Thanks as always for the community support!
One thing to consider- Using 800mhz as your minimum frequency you’ll probably never see a frequency increase with an up threshold of 75. This will hurt performance for max 5ghz wifi speeds or as you approach near gig wired speeds.
Most people will use a more aggressive up threshold with 800mhz as their minimum. 20-35 is pretty popular. Personally I use the more aggressive end (90%+ of the time the router is at 800mhz, only a fraction of the time it ramps up to max frequency). This is what my startup settings are:
echo 800000 > /sys/devices/system/cpu/cpu0/cpufreq/scaling_min_freq echo 800000 > /sys/devices/system/cpu/cpu1/cpufreq/scaling_min_freq echo 20 > /sys/devices/system/cpu/cpufreq/ondemand/up_threshold echo 60 > /sys/devices/system/cpu/cpufreq/ondemand/sampling_down_factor echo 1000000 > /sys/devices/system/cpu/cpufreq/ondemand/sampling_rate
This what the time at each frequency looks like with these settings:
root@OpenWrt:~# cat /sys/devices/system/cpu/cpufreq/policy*/stats/time_in_state 384000 1138 600000 116 800000 26059202 1000000 237 1400000 177 1725000 64726 384000 2191 600000 111 800000 26078669 1000000 131 1400000 89 1725000 44405
I posted those settings so I can comment on them based on my use case and observations
up_threshold 75 works quite well if you want to use pretty much all frequencies between 800-1.7 and have a gradual ramp up. I use mine in AP mode, most services turned off and it does get to 1.7 when laptops back up over wifi.

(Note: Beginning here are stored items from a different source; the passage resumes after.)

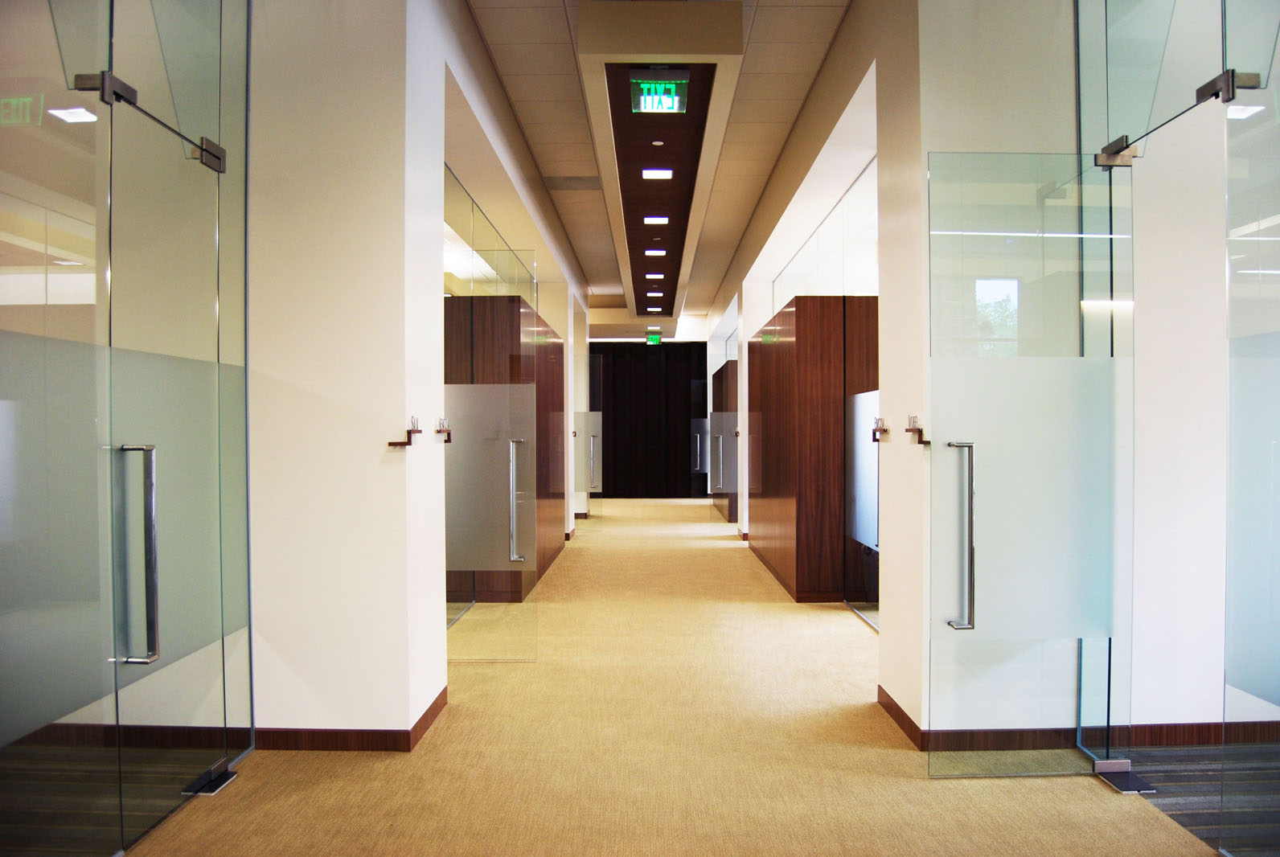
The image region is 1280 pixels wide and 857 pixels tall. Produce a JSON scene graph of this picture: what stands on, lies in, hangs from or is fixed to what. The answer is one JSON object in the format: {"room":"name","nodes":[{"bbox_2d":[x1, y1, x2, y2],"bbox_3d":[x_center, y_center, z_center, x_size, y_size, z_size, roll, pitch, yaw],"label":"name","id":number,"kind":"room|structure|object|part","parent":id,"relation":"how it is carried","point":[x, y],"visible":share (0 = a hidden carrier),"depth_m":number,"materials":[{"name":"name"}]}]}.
{"room":"hallway","nodes":[
{"label":"hallway","id":0,"kind":"room"},
{"bbox_2d":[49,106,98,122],"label":"ceiling light","id":1,"kind":"object","parent":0,"point":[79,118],"visible":0.85,"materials":[{"name":"white"}]},
{"bbox_2d":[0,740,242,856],"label":"floor","id":2,"kind":"structure","parent":0,"point":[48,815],"depth_m":3.11,"materials":[{"name":"carpet"}]},
{"bbox_2d":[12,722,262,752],"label":"baseboard","id":3,"kind":"structure","parent":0,"point":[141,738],"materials":[{"name":"brown wood"}]},
{"bbox_2d":[248,0,590,746],"bbox_3d":[-0.994,-0.370,7.171,0.811,3.163,8.459,0,0,1],"label":"left wall","id":4,"kind":"structure","parent":0,"point":[387,420],"depth_m":3.58,"materials":[{"name":"white paint"}]},
{"bbox_2d":[102,19,253,851],"bbox_3d":[-1.433,-0.092,3.070,0.104,2.560,0.807,0,0,1],"label":"glass door","id":5,"kind":"structure","parent":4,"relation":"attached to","point":[126,398],"depth_m":2.98,"materials":[{"name":"clear glass"}]},
{"bbox_2d":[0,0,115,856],"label":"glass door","id":6,"kind":"structure","parent":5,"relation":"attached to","point":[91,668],"depth_m":2.43,"materials":[{"name":"clear glass"}]},
{"bbox_2d":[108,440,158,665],"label":"door handle","id":7,"kind":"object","parent":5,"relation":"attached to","point":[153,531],"visible":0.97,"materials":[{"name":"silver metal"}]},
{"bbox_2d":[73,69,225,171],"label":"glass door fitting","id":8,"kind":"object","parent":5,"relation":"attached to","point":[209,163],"visible":0.93,"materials":[{"name":"metal"}]},
{"bbox_2d":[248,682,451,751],"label":"baseboard","id":9,"kind":"structure","parent":4,"relation":"attached to","point":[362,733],"depth_m":3.58,"materials":[{"name":"brown wood"}]},
{"bbox_2d":[389,417,422,447],"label":"sign holder","id":10,"kind":"object","parent":4,"relation":"attached to","point":[391,443],"visible":0.99,"depth_m":3.56,"materials":[{"name":"metal"}]},
{"bbox_2d":[434,418,451,441],"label":"sign holder","id":11,"kind":"object","parent":4,"relation":"attached to","point":[447,441],"visible":0.98,"depth_m":4.15,"materials":[{"name":"metal"}]},
{"bbox_2d":[444,178,537,667],"bbox_3d":[-0.880,0.026,4.912,0.742,2.409,0.072,0,0,1],"label":"glass door","id":12,"kind":"structure","parent":4,"relation":"attached to","point":[452,393],"depth_m":4.91,"materials":[{"name":"clear glass"}]},
{"bbox_2d":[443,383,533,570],"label":"frosted glass panel","id":13,"kind":"object","parent":12,"relation":"attached to","point":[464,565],"visible":0.77,"depth_m":4.80,"materials":[{"name":"grey glass"}]},
{"bbox_2d":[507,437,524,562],"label":"door handle","id":14,"kind":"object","parent":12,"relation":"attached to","point":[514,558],"visible":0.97,"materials":[{"name":"silver metal"}]},
{"bbox_2d":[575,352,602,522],"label":"glass door","id":15,"kind":"structure","parent":4,"relation":"attached to","point":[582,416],"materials":[{"name":"glass"}]},
{"bbox_2d":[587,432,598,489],"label":"door handle","id":16,"kind":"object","parent":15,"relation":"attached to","point":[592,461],"visible":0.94,"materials":[{"name":"silver metal"}]},
{"bbox_2d":[590,340,707,500],"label":"dark back wall","id":17,"kind":"structure","parent":0,"point":[685,386],"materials":[{"name":"black"}]},
{"bbox_2d":[464,0,853,334],"bbox_3d":[0.122,-2.134,7.021,8.084,0.139,18.054,0,0,1],"label":"ceiling","id":18,"kind":"structure","parent":0,"point":[785,118],"depth_m":6.24,"materials":[{"name":"tile"}]},
{"bbox_2d":[542,175,601,190],"bbox_3d":[-0.546,-1.972,7.716,0.502,0.014,0.394,0,0,1],"label":"ceiling vent","id":19,"kind":"object","parent":18,"relation":"in","point":[564,181],"visible":0.97,"depth_m":7.70,"materials":[{"name":"metal"}]},
{"bbox_2d":[645,331,662,344],"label":"exit sign","id":20,"kind":"object","parent":18,"relation":"hanging from","point":[654,338],"visible":0.98,"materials":[{"name":"green"}]},
{"bbox_2d":[574,1,744,325],"bbox_3d":[0.122,-1.963,8.548,0.829,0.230,7.928,0,0,1],"label":"ceiling panel","id":21,"kind":"object","parent":18,"relation":"attached to","point":[609,55],"visible":0.91,"depth_m":5.73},
{"bbox_2d":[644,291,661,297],"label":"ceiling light","id":22,"kind":"object","parent":21,"relation":"in","point":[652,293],"visible":0.99,"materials":[{"name":"white"}]},
{"bbox_2d":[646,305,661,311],"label":"ceiling light","id":23,"kind":"object","parent":21,"relation":"in","point":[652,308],"visible":0.98,"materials":[{"name":"white"}]},
{"bbox_2d":[645,272,664,279],"bbox_3d":[0.173,-1.778,11.265,0.219,0.023,0.205,0,0,1],"label":"ceiling light","id":24,"kind":"object","parent":21,"relation":"in","point":[659,276],"visible":0.98,"depth_m":11.23,"materials":[{"name":"white"}]},
{"bbox_2d":[644,247,666,255],"bbox_3d":[0.169,-1.834,10.021,0.238,0.024,0.217,0,0,1],"label":"ceiling light","id":25,"kind":"object","parent":21,"relation":"in","point":[657,253],"visible":0.97,"depth_m":9.99,"materials":[{"name":"white"}]},
{"bbox_2d":[643,214,669,224],"bbox_3d":[0.142,-1.808,8.327,0.231,0.022,0.220,0,0,1],"label":"ceiling light","id":26,"kind":"object","parent":21,"relation":"in","point":[647,218],"visible":0.97,"depth_m":8.31,"materials":[{"name":"white"}]},
{"bbox_2d":[641,168,673,179],"bbox_3d":[0.126,-1.835,6.915,0.229,0.016,0.205,0,0,1],"label":"ceiling light","id":27,"kind":"object","parent":21,"relation":"in","point":[667,170],"visible":0.97,"depth_m":6.91,"materials":[{"name":"white"}]},
{"bbox_2d":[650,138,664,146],"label":"smoke detector","id":28,"kind":"object","parent":21,"relation":"in","point":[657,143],"visible":0.97,"depth_m":6.22,"materials":[{"name":"white"}]},
{"bbox_2d":[628,69,689,113],"bbox_3d":[0.104,-1.835,5.212,0.301,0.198,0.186,0,0,1],"label":"exit sign","id":29,"kind":"object","parent":21,"relation":"hanging from","point":[672,86],"visible":1,"depth_m":5.19,"materials":[{"name":"green"}]},
{"bbox_2d":[115,497,1218,856],"bbox_3d":[-0.004,1.232,7.551,7.144,0.104,19.913,0,0,1],"label":"carpet floor","id":30,"kind":"structure","parent":0,"point":[1096,803],"depth_m":3.42,"materials":[{"name":"beige carpet"}]},
{"bbox_2d":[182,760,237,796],"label":"door hinge","id":31,"kind":"object","parent":30,"relation":"on","point":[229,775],"visible":0.77,"depth_m":3.24,"materials":[{"name":"metal"}]},
{"bbox_2d":[444,295,563,608],"bbox_3d":[-1.138,0.161,7.377,0.796,2.078,1.882,0,0,1],"label":"wooden cabinet","id":32,"kind":"object","parent":30,"relation":"on","point":[519,308],"visible":0.39,"depth_m":6.49,"materials":[{"name":"brown wood"}]},
{"bbox_2d":[710,358,738,520],"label":"wooden cabinet","id":33,"kind":"object","parent":30,"relation":"on","point":[732,515],"visible":0.35,"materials":[{"name":"brown wood"}]},
{"bbox_2d":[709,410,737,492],"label":"glass panel","id":34,"kind":"object","parent":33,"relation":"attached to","point":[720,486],"visible":0.92,"depth_m":11.80,"materials":[{"name":"grey glass"}]},
{"bbox_2d":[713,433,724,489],"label":"door handle","id":35,"kind":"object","parent":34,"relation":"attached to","point":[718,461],"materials":[{"name":"silver metal"}]},
{"bbox_2d":[747,294,879,602],"bbox_3d":[1.441,0.163,7.836,0.806,2.070,2.697,0,0,1],"label":"wooden cabinet","id":36,"kind":"object","parent":30,"relation":"on","point":[818,343],"visible":0.65,"depth_m":6.58,"materials":[{"name":"brown wood"}]},
{"bbox_2d":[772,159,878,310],"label":"glass panel","id":37,"kind":"object","parent":36,"relation":"on","point":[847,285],"visible":0.55,"depth_m":7.06,"materials":[{"name":"clear glass"}]},
{"bbox_2d":[845,388,879,547],"bbox_3d":[1.397,0.244,5.901,0.022,0.910,0.717,0,0,1],"label":"glass panel","id":38,"kind":"object","parent":36,"relation":"attached to","point":[858,535],"visible":0.56,"depth_m":5.92,"materials":[{"name":"white glass"}]},
{"bbox_2d":[1093,759,1154,794],"bbox_3d":[1.638,1.186,3.264,0.104,0.030,0.225,0,0,1],"label":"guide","id":39,"kind":"object","parent":30,"relation":"on","point":[1101,765],"visible":0.8,"depth_m":3.24,"materials":[{"name":"silver metal"}]},
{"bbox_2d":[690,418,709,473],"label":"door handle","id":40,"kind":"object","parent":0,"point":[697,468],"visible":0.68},
{"bbox_2d":[697,0,1078,747],"bbox_3d":[1.022,-0.422,7.919,0.236,3.269,8.995,0,0,1],"label":"right wall","id":41,"kind":"structure","parent":0,"point":[840,41],"depth_m":4.21,"materials":[{"name":"paint"}]},
{"bbox_2d":[870,417,887,439],"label":"sign holder","id":42,"kind":"object","parent":41,"relation":"attached to","point":[875,438],"visible":0.98,"depth_m":4.22,"materials":[{"name":"metal"}]},
{"bbox_2d":[877,685,924,748],"bbox_3d":[1.044,1.154,3.858,0.015,0.085,0.729,0,0,1],"label":"baseboard","id":43,"kind":"structure","parent":41,"relation":"attached to","point":[895,705],"depth_m":3.80,"materials":[{"name":"brown wood"}]},
{"bbox_2d":[905,415,930,444],"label":"sign holder","id":44,"kind":"object","parent":41,"relation":"attached to","point":[920,441],"visible":0.97,"depth_m":3.55,"materials":[{"name":"metal"}]},
{"bbox_2d":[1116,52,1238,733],"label":"right wall","id":45,"kind":"structure","parent":0,"point":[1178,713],"depth_m":3.61,"materials":[{"name":"white paint"}]},
{"bbox_2d":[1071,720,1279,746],"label":"baseboard","id":46,"kind":"structure","parent":45,"relation":"attached to","point":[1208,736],"depth_m":3.59,"materials":[{"name":"brown wood"}]},
{"bbox_2d":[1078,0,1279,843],"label":"glass partition","id":47,"kind":"structure","parent":0,"point":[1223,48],"depth_m":2.91,"materials":[{"name":"clear glass"}]},
{"bbox_2d":[923,151,1132,781],"bbox_3d":[1.335,0.125,3.273,0.701,2.121,0.116,0,0,-4],"label":"glass door","id":48,"kind":"structure","parent":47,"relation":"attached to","point":[970,608],"depth_m":3.27,"materials":[{"name":"clear glass"}]},
{"bbox_3d":[1.096,0.383,3.305,0.078,0.621,0.141,0,0,-4],"label":"handle","id":49,"kind":"part","parent":48,"relation":"part of","materials":[{"name":"silver metal"}]},
{"bbox_2d":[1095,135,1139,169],"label":"door hinge","id":50,"kind":"object","parent":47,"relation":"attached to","point":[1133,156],"visible":0.85,"depth_m":3.25,"materials":[{"name":"silver metal"}]},
{"bbox_2d":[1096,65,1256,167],"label":"glass door fitting","id":51,"kind":"object","parent":47,"relation":"attached to","point":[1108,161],"visible":0.93,"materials":[{"name":"metal"}]},
{"bbox_2d":[1126,742,1279,856],"bbox_3d":[2.988,1.232,2.361,3.121,0.085,2.674,0,0,1],"label":"carpet floor","id":52,"kind":"structure","parent":0,"point":[1166,785],"depth_m":3.17,"materials":[{"name":"carpet"}]},
{"bbox_2d":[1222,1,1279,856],"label":"glass panel","id":53,"kind":"object","parent":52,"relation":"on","point":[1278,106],"visible":1,"depth_m":2.59,"materials":[{"name":"clear glass"}]},
{"bbox_2d":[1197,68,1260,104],"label":"door hinge","id":54,"kind":"object","parent":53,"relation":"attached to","point":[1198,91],"visible":0.79,"depth_m":2.63,"materials":[{"name":"metal"}]}
]}

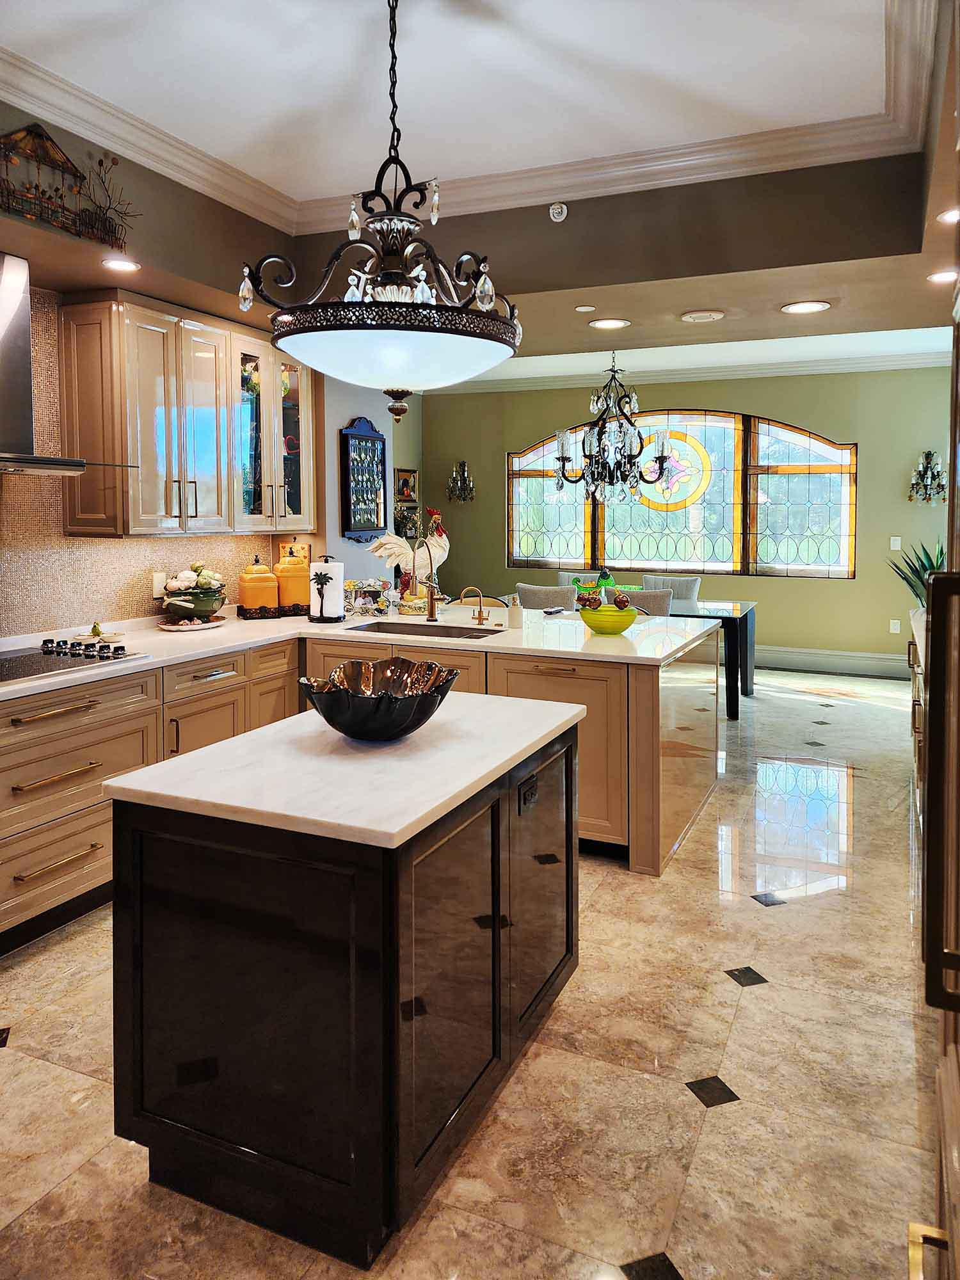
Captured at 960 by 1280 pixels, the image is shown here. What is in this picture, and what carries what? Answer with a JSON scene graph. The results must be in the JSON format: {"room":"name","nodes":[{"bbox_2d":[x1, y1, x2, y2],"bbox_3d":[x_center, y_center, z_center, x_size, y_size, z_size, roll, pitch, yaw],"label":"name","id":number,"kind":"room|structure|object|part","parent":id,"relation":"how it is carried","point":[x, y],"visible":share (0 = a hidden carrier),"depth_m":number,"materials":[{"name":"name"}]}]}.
{"room":"kitchen","nodes":[
{"label":"kitchen","id":0,"kind":"room"},
{"bbox_2d":[0,97,307,636],"bbox_3d":[-1.847,-0.494,3.653,0.383,2.951,6.264,2,5,24],"label":"left wall","id":1,"kind":"structure","parent":0,"point":[64,132],"depth_m":4.58,"materials":[{"name":"paint"}]},
{"bbox_2d":[0,122,132,249],"bbox_3d":[-1.561,-1.525,2.946,0.045,0.373,0.952,2,5,24],"label":"wall decoration","id":2,"kind":"object","parent":1,"relation":"attached to","point":[75,176],"visible":1,"depth_m":3.02,"materials":[{"name":"brown metal"}]},
{"bbox_2d":[0,251,136,476],"bbox_3d":[-1.798,-0.917,3.056,0.542,0.808,0.930,2,5,24],"label":"range hood","id":3,"kind":"object","parent":1,"relation":"attached to","point":[30,458],"visible":0.99,"depth_m":3.14,"materials":[{"name":"silver metal"}]},
{"bbox_2d":[0,292,272,638],"bbox_3d":[-2.019,-0.599,3.325,0.016,1.458,3.421,2,5,24],"label":"tile backsplash","id":4,"kind":"structure","parent":1,"relation":"attached to","point":[59,539],"depth_m":3.78,"materials":[{"name":"beige tile"}]},
{"bbox_2d":[151,570,167,597],"bbox_3d":[-1.556,-0.136,4.133,0.009,0.120,0.075,2,5,24],"label":"wall outlet","id":5,"kind":"object","parent":4,"relation":"attached to","point":[159,587],"visible":0.74,"depth_m":4.12,"materials":[{"name":"white plastic"}]},
{"bbox_2d":[63,288,314,540],"bbox_3d":[-1.378,-0.878,4.181,0.359,1.023,1.178,2,5,24],"label":"upper cabinet","id":6,"kind":"object","parent":1,"relation":"attached to","point":[130,335],"visible":0.95,"depth_m":3.82,"materials":[{"name":"brown wood"}]},
{"bbox_2d":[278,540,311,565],"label":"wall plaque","id":7,"kind":"object","parent":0,"point":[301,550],"visible":0.33,"depth_m":4.98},
{"bbox_2d":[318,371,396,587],"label":"wall","id":8,"kind":"structure","parent":0,"point":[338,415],"depth_m":5.43,"materials":[{"name":"paint"}]},
{"bbox_2d":[339,416,389,542],"bbox_3d":[-0.740,-0.861,5.550,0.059,0.804,0.509,2,5,24],"label":"display case","id":9,"kind":"object","parent":8,"relation":"attached to","point":[376,528],"visible":0.99,"depth_m":5.51,"materials":[{"name":"blue wood"}]},
{"bbox_2d":[394,466,418,503],"bbox_3d":[-0.778,-1.327,8.943,0.039,0.374,0.393,2,5,24],"label":"picture","id":10,"kind":"object","parent":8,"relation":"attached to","point":[409,490],"visible":0.85,"depth_m":8.93},
{"bbox_2d":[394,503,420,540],"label":"plant","id":11,"kind":"object","parent":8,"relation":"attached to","point":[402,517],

If you go aggressive 20-35 then you will just be jumping from 800 pretty much to 1.7, you don't use 1 or 1.4, because
up_threshold is the load to go all the way up to max, not to the next frequency. At least in my case when I tried aggressive settings I never saw 1.4 being used. Not that it really matters, because ...
I use the performance governor, locked at 1.7, I don't see much benefit in transitioning between frequencies a lot. This is not a phone, you're not trying to save battery.
FWIW, I noticed schedutil to not be aggressive at all, with 800 min freq, I rarely see moves up to higher frequencies.
Router has been stabling running for over 10 days - so that makes me happy .
Here are the charts for the last week with the 75/10 up threshold/sampling down factor:
So yes, I rarely go up past the 800Mhz - but my WAN is only 30/5 - so there probably isn't a ton of stress on the system anyway . Since WAN speed is probably a non-issue I'm more happy with stability and WiFi between devices. Again though, I would be happy to test other settings to see how they work - but as of now, its not broke, lol.
Thanks for the feedback!
update: past 15 days now... so I have a good feeling whatever was causing the restart every 4-6 days is now fixed. Very happy as like many others, Work from Home is the new normal and I needed this to be reliable.
I didn't see your Exit 0. I'm assuming you also have...
echo 2 > /proc/irq/31/smp_affinity
echo 2 > /proc/irq/32/smp_affinity
... in there somewhere for the irq "balancing"?